**ТЕКСТ:**
На очерк Вессы Блюменбаум О бесах и русском языке

Владимир Мочалов
На публикацию Вессы Блюменбаум «О БЕСАХ И РУССКОМ ЯЗЫКЕ»

Я с удовольствием знакомлюсь с творчеством Вессы Блюменбаум. У нее редкий художественно-поэтический природный Дар и талант. Они у Вессы пока в периоде становления, хотя их яркие проявления явственные. Что они принесут в итоге покажет Жизнь. Вместе с тем у нее опубликован очерк на лингвистическую тему. Давайте обсудим его. И так: -

«О БЕСАХ И РУССКОМ ЯЗЫКЕ»

 «Есть в нашем великом и могучем приставка «бес-». («Беспечный», «бескрайний» и т.д.) Казалось бы, ничего особенного. Но кому-то в данной приставке упорно видится… прославление беса. Причем, как правило, тем, кто пишет «ненадо» и «вобщем», «одевает пальто» и празднует «свое день рождение». Эти господа используют исключительно приставку «беЗ-» и учат других тому же, зачастую грубо и бесцеремонно, выдавая собственное мнение за истину в последней инстанции. Вот только как бы они ни навязывали свою теорию, в русском языке есть минимум три слова с «бес-», полностью опровергающих ее. Но об этом чуть позже.

   Обратимся к истории. Приставка «бес-» появилась в результате орфографической реформы 1918 года, как и приставки «ис-», «вс-», «вос-», «рас-», «рос-», «нис-», «чрес-» и «черес-». Перед любой глухой согласной стали писать «С» вместо «З». (Перед звонкими согласными «З» остается по сей день). Добавлю также, что данная реформа коснулась не только приставок, но и некоторых других правил правописания.
   Интересно, что вы, любители везде и всюду искать подвох, найдете, скажем, в приставке «РАС-»? Пропаганду РАСового превосходства? А что вы скажете по поводу слов «ДЕМОНстрация» и «ЧЕРТочка»? А слово «БЕСеда» вас не смущает? Или его тоже через «З» писать прикажете?

**ИСХОДНЫЕ ДАННЫЕ:**
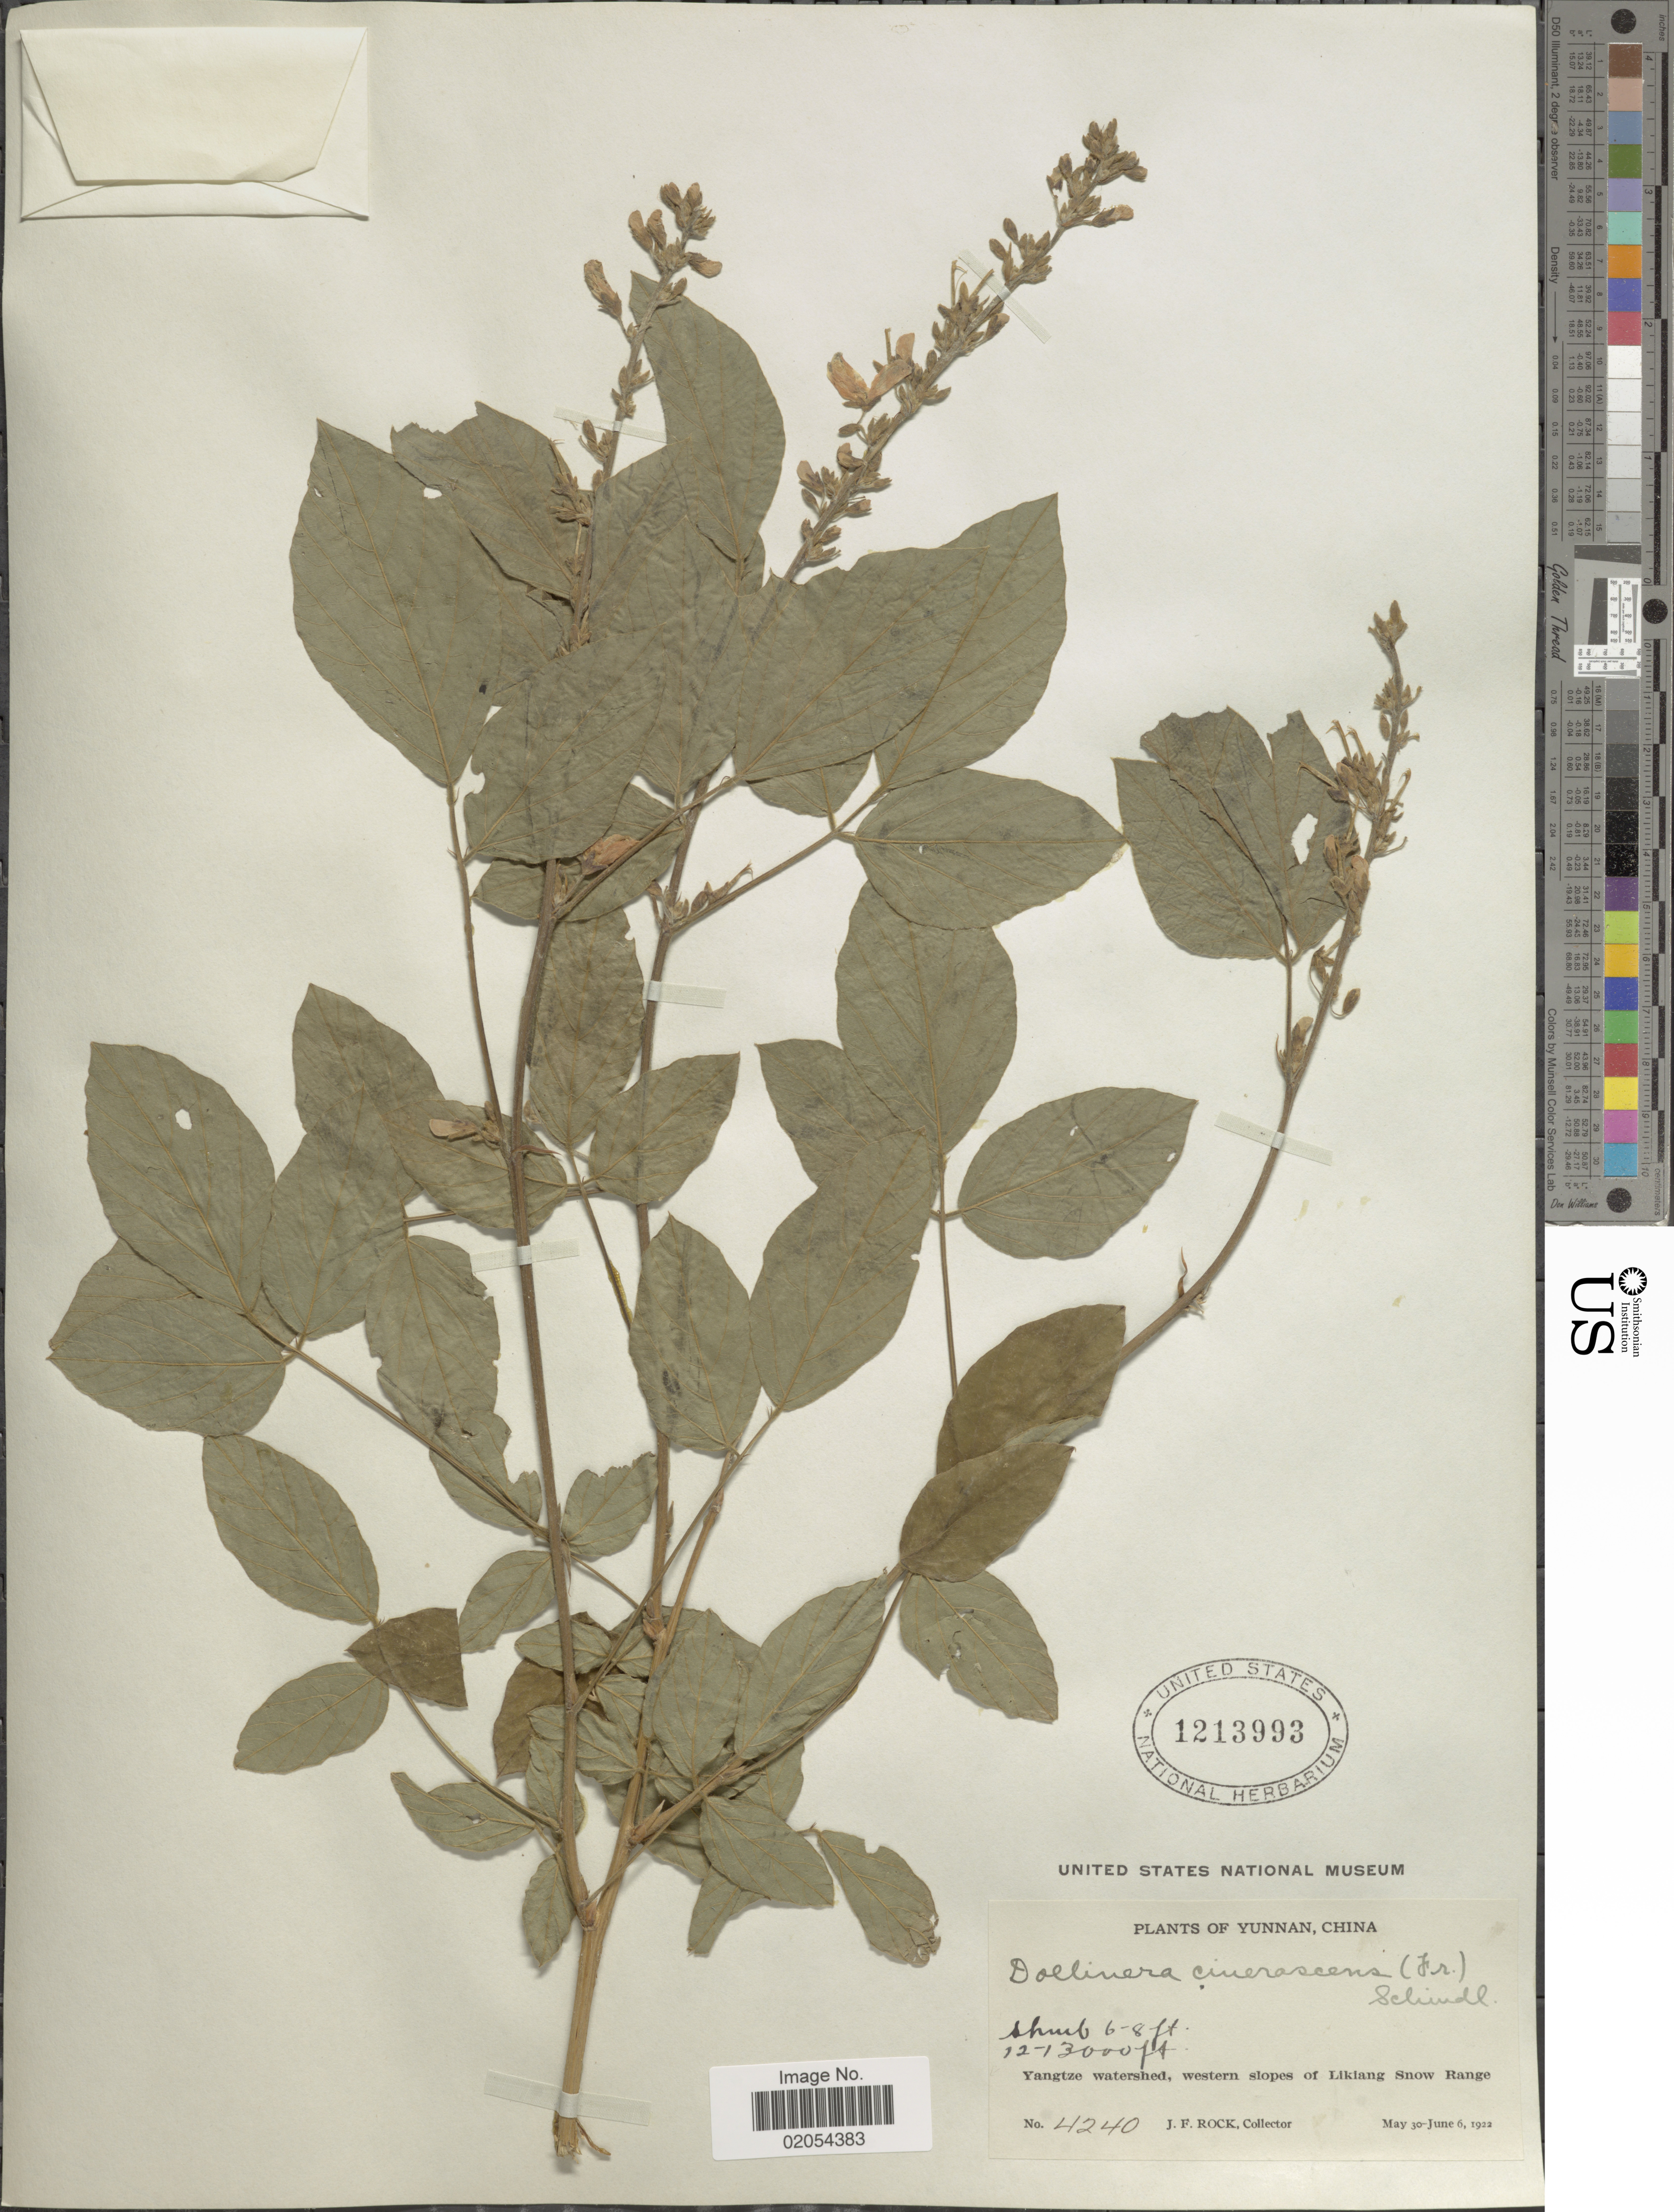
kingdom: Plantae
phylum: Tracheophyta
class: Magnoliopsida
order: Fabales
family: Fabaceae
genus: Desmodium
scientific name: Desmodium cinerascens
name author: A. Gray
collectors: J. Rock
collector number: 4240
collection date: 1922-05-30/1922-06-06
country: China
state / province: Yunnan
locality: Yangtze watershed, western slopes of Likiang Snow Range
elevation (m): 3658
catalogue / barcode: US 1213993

==

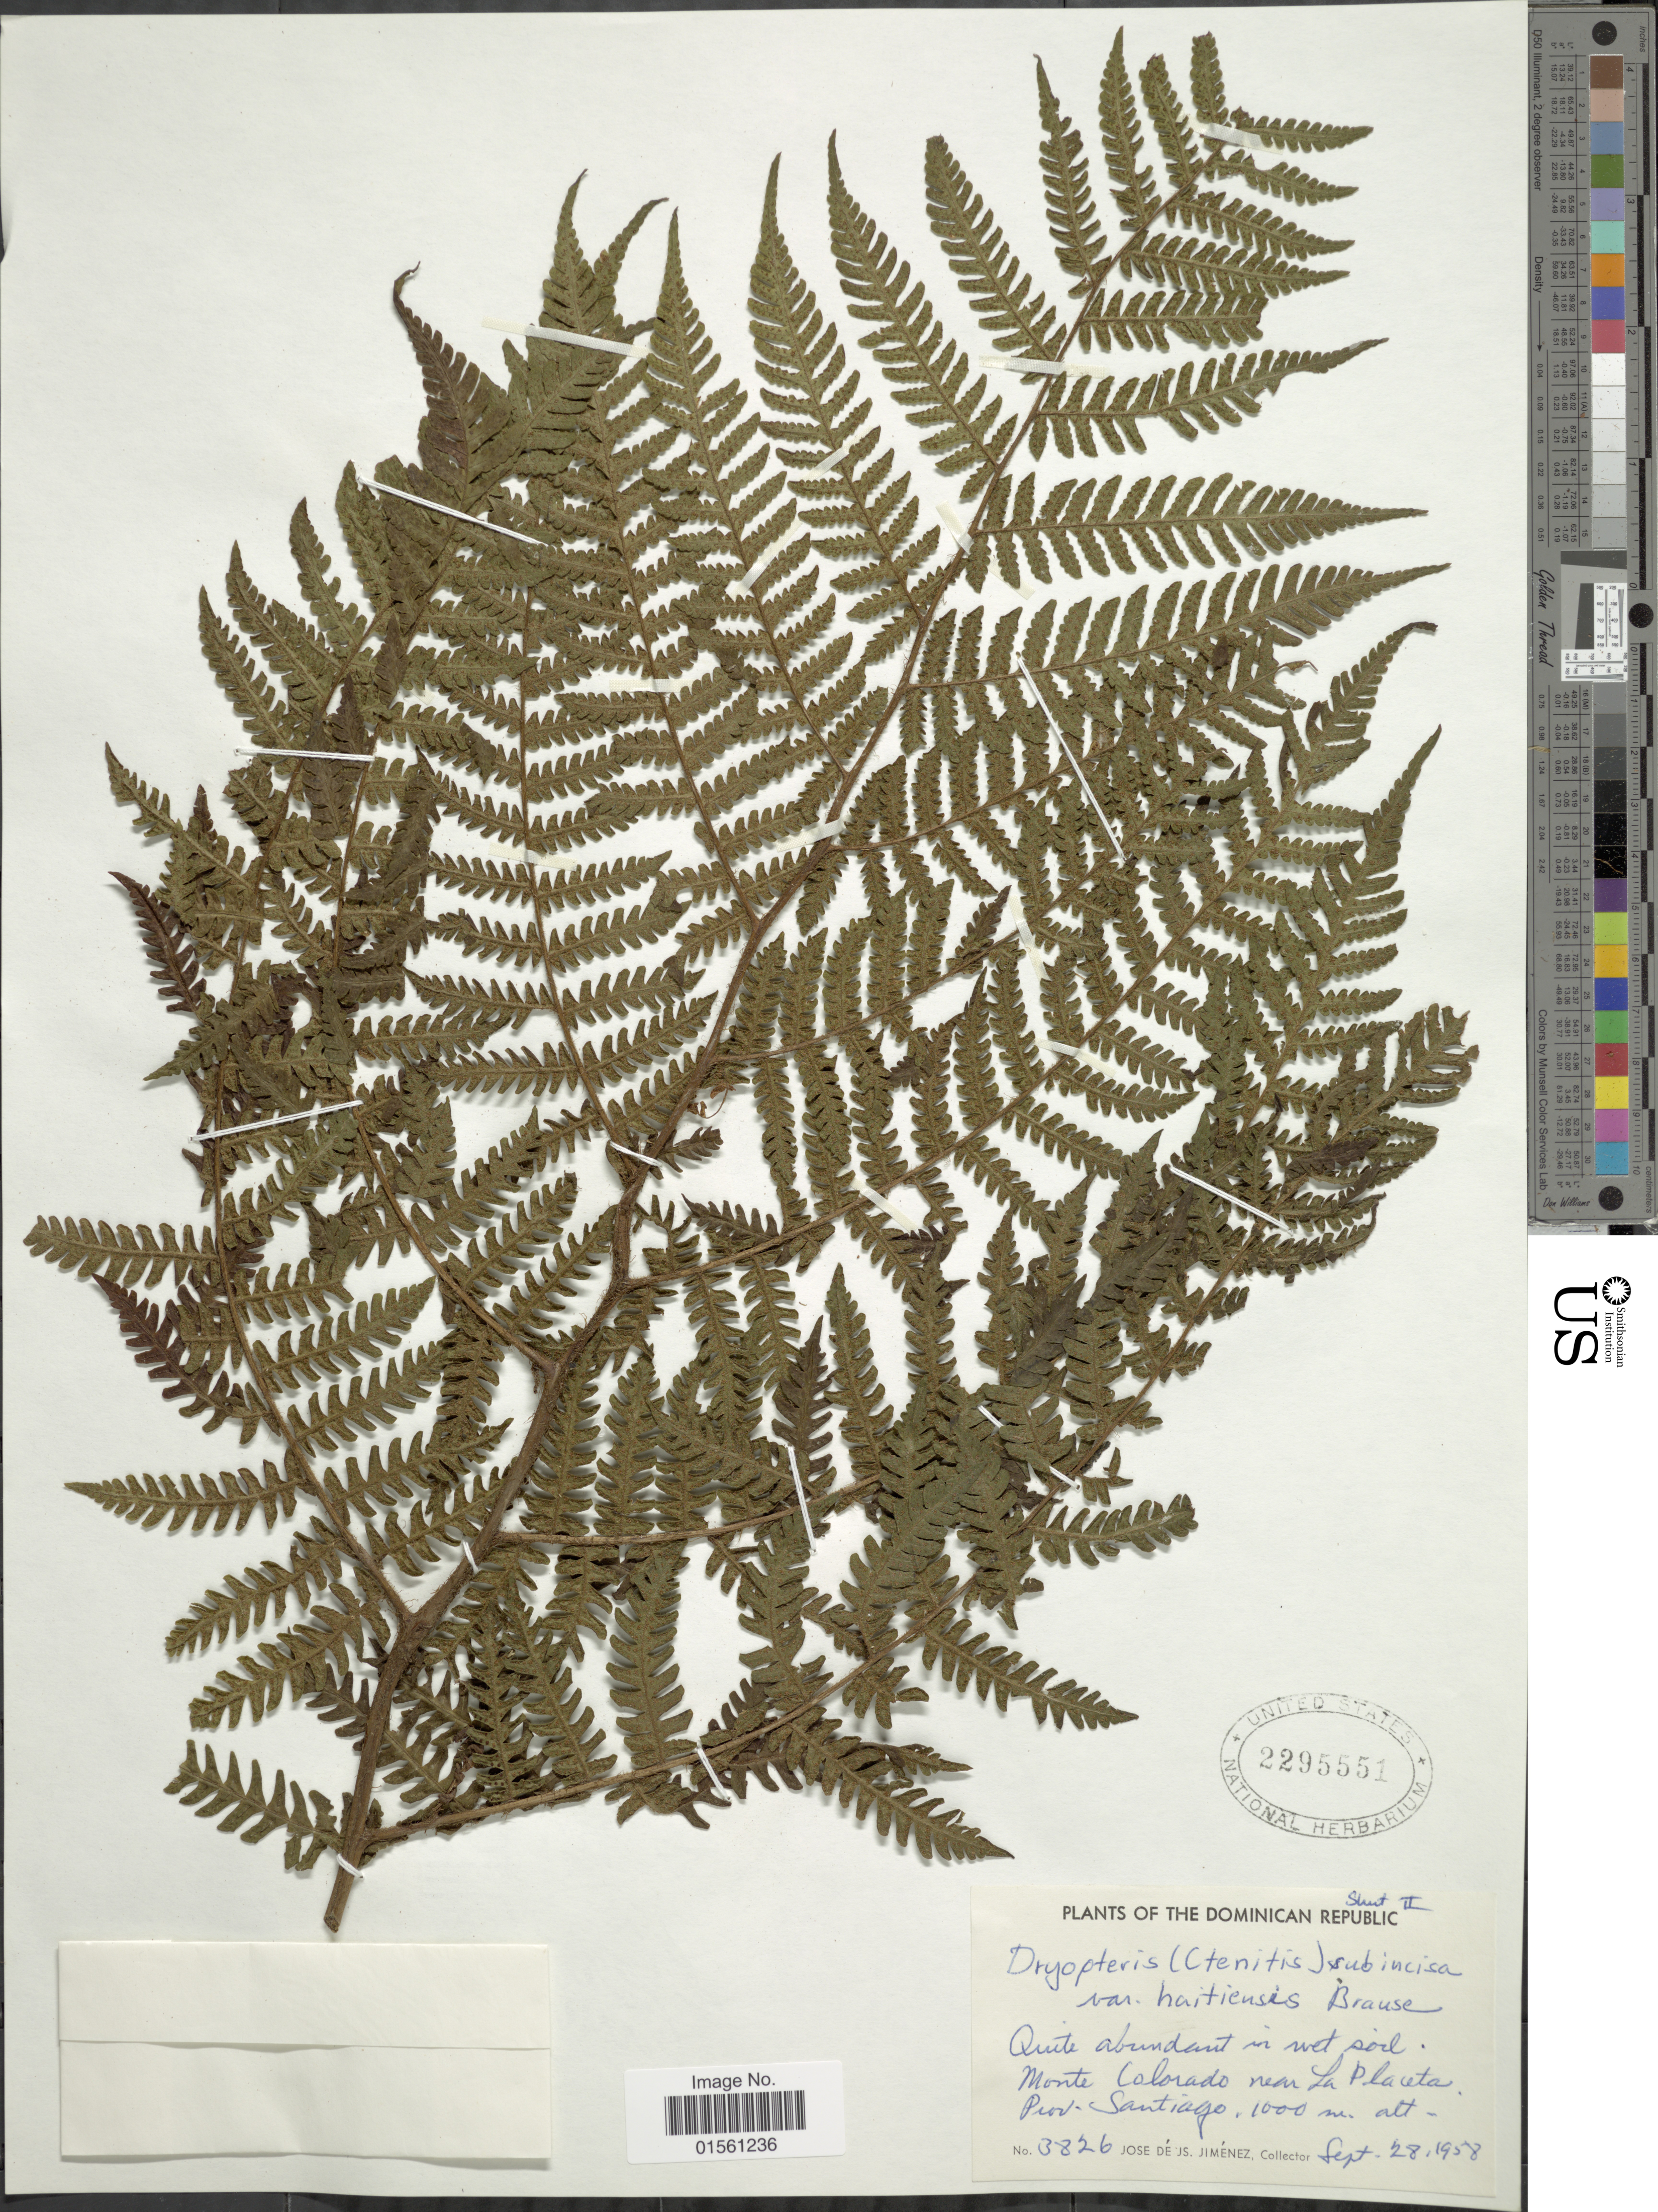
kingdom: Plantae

**ВЫПОЛНИТЕ ЗАДАНИЯ:**
1. Выведите без изменений часть текста о приставке «бес-»: всё от слов «Обратимся к истории.» и до слов «других правил правописания.».
2. Представьте в виде JSON-списка строк строки записей: всё от строки с «collection date: 1922-05-30/1922-06-06» и до строки с «elevation (m): 3658», включая обе. Каждой строке должна соответствовать одна строка списка, пустые строки не включайте.

**ОТВЕТЫ К ЗАДАНИЯМ:**
1.
Обратимся к истории. Приставка «бес-» появилась в результате орфографической реформы 1918 года, как и приставки «ис-», «вс-», «вос-», «рас-», «рос-», «нис-», «чрес-» и «черес-». Перед любой глухой согласной стали писать «С» вместо «З». (Перед звонкими согласными «З» остается по сей день). Добавлю также, что данная реформа коснулась не только приставок, но и некоторых других правил правописания.

2.
[
  "collection date: 1922-05-30/1922-06-06",
  "country: China",
  "state / province: Yunnan",
  "locality: Yangtze watershed, western slopes of Likiang Snow Range",
  "elevation (m): 3658"
]